The judgement of the Nevsky District Court of St. Petersburg satisfied M.'s complaint on denial of the DFMS to permit M. a temporary residence on the territory of the Russian Federation because of her being HIV-positive.
The DFMS had sent a complaint to the St. Petersburg City Court about deeming illegal the judgement of the Nevsky court on upholding the decision of the DFMS on refusing a permit for a temporary residence in the territory of the Russian Federation to M., a citizen of Ukraine because of her HIV-positive status.
In its complaint, the DFMS has requested to upheld the decision of the court of the first instance as illegal and unwarranted.
The St. Petersburg City Court recognized the true findings of the Court of first instance concerning the circumstances of the case, and also noted that according to the Constitution of the Russian Federation, foreign citizens and stateless persons in the Russian Federation have the same rights and bear the same obligations as citizens of the Russian Federation, except for the cases stipulated by the Federal law or by an international treaty. In particular, such rights include the right to freedom of movement and free choice of place of residence.
The Court also pointed out that in a situation of a conflict between equally protected and constitutionally significant values the law enforcement agencies and the courts in deciding whether to grant a temporary residence in the territory of the Russian Federation to a person with a disease caused by the human immunodeficiency virus shall have to take into account the factual circumstances of the particular case on the basis of humanitarian considerations.

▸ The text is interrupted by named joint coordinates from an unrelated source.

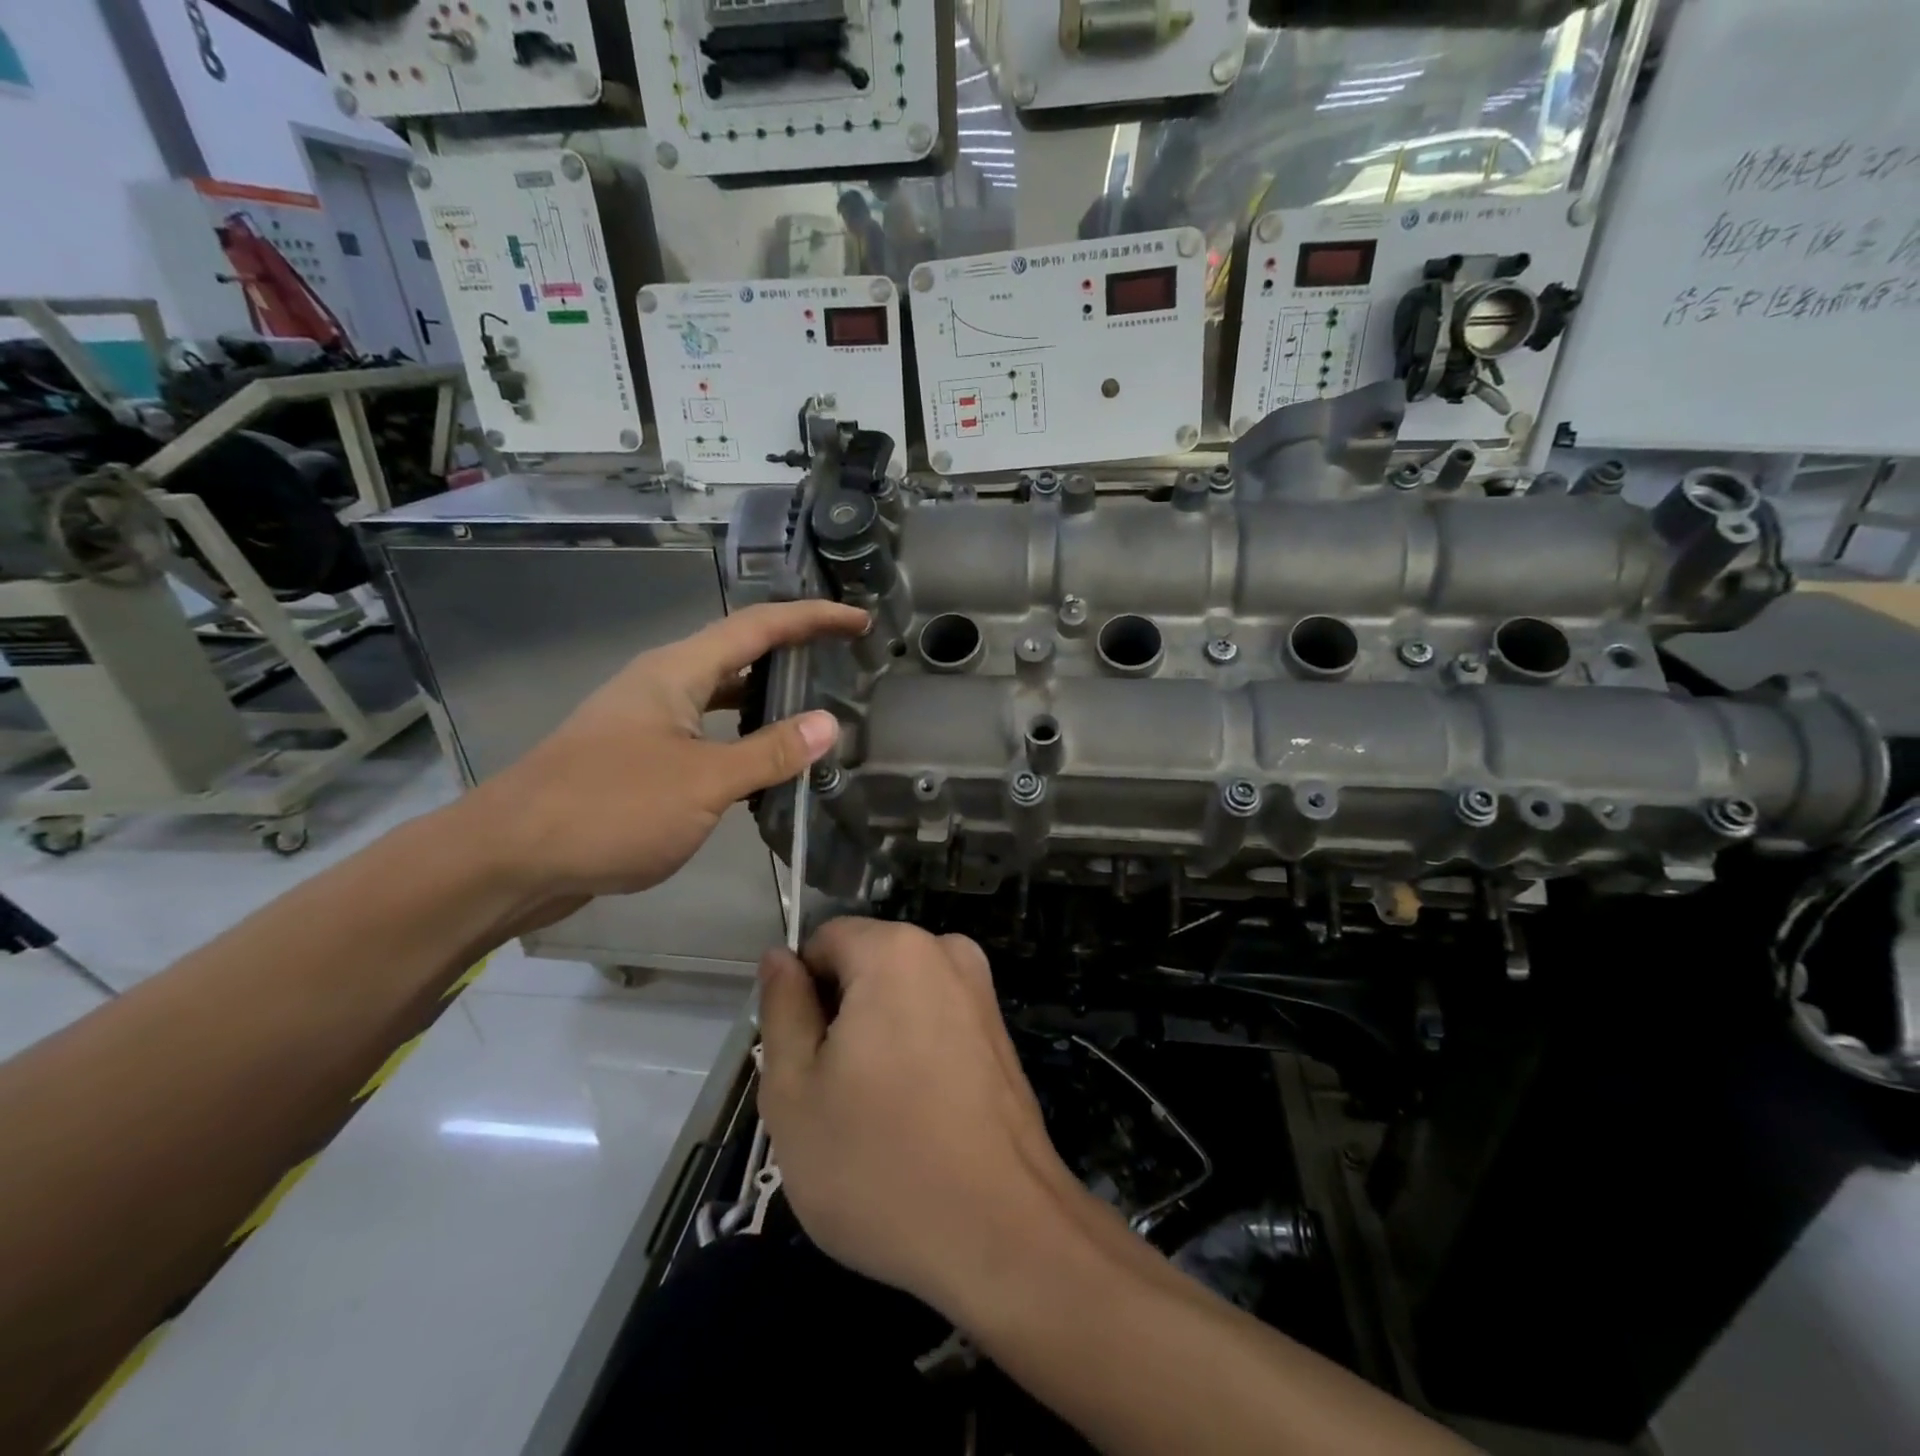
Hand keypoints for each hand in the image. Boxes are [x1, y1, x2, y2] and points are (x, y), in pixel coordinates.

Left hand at [467, 600, 867, 902]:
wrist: (509, 859)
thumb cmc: (609, 808)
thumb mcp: (703, 782)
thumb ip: (770, 753)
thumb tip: (830, 724)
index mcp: (676, 672)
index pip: (758, 627)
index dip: (812, 619)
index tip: (858, 621)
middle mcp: (661, 685)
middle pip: (738, 653)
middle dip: (791, 652)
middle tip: (842, 663)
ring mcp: (646, 722)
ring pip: (720, 697)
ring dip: (766, 698)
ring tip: (815, 709)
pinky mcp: (638, 760)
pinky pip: (704, 734)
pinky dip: (741, 739)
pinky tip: (762, 764)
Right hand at [757, 918, 1082, 1313]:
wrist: (1002, 1233)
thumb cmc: (879, 1163)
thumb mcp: (795, 1090)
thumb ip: (781, 1009)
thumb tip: (779, 957)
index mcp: (894, 950)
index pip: (823, 942)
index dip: (800, 996)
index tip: (803, 1060)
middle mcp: (946, 952)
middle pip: (864, 965)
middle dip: (838, 1017)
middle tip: (832, 1097)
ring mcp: (981, 992)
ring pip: (898, 996)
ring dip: (874, 1039)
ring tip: (872, 1115)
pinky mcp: (1000, 1032)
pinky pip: (934, 1021)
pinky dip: (912, 1053)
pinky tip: (914, 1119)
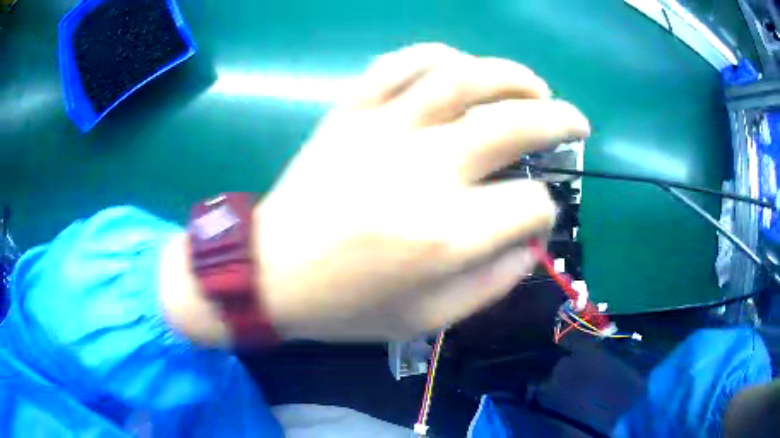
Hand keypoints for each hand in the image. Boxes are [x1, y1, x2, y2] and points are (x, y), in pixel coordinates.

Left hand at [256, 43, 589, 340]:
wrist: (271, 274)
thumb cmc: (348, 306)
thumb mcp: (430, 319)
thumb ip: (493, 282)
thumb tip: (530, 240)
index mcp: (447, 236)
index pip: (531, 204)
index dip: (544, 213)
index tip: (534, 218)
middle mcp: (425, 172)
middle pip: (515, 125)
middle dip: (560, 121)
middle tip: (576, 121)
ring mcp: (383, 131)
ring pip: (463, 77)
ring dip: (512, 76)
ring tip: (534, 86)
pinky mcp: (349, 112)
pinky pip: (399, 63)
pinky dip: (438, 55)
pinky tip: (459, 67)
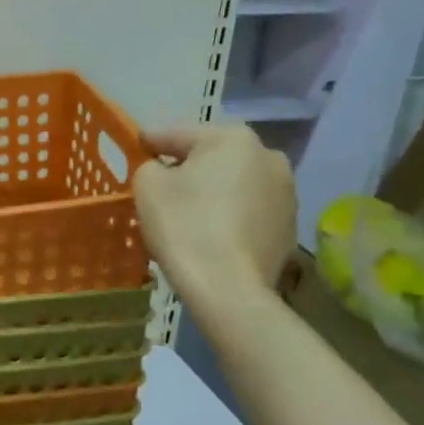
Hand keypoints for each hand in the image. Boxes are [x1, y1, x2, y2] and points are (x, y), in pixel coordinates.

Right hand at [133, 124, 296, 293]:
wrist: (229, 290)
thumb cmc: (185, 226)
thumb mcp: (148, 185)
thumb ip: (150, 166)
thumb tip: (161, 170)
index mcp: (233, 138)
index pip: (178, 134)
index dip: (151, 142)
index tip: (134, 149)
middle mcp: (268, 157)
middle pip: (212, 158)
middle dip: (186, 168)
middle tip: (159, 185)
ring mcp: (286, 194)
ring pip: (234, 185)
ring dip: (212, 193)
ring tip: (186, 214)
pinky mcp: (289, 228)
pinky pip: (248, 212)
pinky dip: (229, 217)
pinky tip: (210, 235)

The Court concluded that under the circumstances of the case, the refusal to permit a temporary residence in the territory of the Russian Federation was a significant interference into a personal and family life of the applicant and her family members, as it would require the need for her to leave the territory of the Russian Federation at the time of the expiration of the visa obtained. For re-entry a short term visa registration would be required, whereupon the applicant would need to leave again, which would cause a significant impact on the living conditions of her infant son and would violate M.'s right to participate in the upbringing of her child.

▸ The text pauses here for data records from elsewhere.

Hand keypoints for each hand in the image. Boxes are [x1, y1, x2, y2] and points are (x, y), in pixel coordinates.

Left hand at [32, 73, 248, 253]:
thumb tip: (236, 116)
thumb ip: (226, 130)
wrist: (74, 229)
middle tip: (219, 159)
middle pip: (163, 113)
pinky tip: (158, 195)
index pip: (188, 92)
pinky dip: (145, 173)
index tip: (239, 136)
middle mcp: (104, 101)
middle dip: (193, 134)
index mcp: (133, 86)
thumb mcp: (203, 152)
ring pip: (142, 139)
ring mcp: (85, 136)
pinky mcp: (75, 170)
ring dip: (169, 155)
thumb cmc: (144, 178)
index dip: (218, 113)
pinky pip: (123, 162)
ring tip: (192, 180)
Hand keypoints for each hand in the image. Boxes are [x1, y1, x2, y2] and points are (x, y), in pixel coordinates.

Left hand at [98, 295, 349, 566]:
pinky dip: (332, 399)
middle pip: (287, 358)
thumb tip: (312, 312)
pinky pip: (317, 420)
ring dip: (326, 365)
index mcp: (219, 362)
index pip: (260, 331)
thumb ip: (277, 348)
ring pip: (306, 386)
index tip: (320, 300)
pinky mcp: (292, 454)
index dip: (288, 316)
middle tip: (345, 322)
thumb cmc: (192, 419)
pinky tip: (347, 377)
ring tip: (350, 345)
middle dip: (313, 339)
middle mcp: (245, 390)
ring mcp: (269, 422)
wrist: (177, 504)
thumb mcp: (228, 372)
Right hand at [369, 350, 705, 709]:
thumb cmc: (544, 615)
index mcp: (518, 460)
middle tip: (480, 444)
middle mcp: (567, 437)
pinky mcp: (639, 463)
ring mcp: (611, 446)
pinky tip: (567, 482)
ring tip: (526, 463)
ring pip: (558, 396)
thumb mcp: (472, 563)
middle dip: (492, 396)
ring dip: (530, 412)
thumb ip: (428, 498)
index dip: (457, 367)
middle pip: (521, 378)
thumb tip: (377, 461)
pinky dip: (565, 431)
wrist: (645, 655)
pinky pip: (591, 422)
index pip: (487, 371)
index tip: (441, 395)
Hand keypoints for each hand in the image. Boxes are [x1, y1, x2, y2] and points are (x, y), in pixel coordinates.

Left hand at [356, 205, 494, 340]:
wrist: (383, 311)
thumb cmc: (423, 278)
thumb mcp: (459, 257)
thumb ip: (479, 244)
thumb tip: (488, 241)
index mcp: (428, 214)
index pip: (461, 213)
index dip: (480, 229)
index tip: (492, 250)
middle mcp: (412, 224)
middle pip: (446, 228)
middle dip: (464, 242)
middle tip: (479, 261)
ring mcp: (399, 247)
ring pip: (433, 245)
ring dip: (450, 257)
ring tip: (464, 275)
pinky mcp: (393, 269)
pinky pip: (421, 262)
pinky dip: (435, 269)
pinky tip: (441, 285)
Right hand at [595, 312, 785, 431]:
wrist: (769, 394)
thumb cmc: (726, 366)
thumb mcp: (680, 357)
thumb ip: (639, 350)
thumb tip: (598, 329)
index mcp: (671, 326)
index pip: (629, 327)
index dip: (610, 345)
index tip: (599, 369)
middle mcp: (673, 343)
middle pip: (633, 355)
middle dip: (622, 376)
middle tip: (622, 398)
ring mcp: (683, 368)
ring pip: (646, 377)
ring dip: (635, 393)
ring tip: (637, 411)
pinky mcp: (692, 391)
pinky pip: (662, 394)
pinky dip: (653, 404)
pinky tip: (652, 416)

The Court found that due to the family circumstances the rejection to permit M. a temporary residence would be an unwarranted interference in family life, m., contrary to the provisions of the Constitution of the Russian Federation, the Convention for the Protection of Human Rights and Fundamental Freedoms and the Convention on the Rights of the Child.
The Court concluded that the reasoning of the appeal essentially came down to the disagreement of the interested person, who was seeking annulment of the Court decision, and so the appeal did not contain legally significant facts, and therefore found them untenable.
The Judicial Board found no reason to annul the judgement of The Nevsky district court of St. Petersburg, issued on September 15, 2014, and left it in power, the complaint of the DFMS was denied.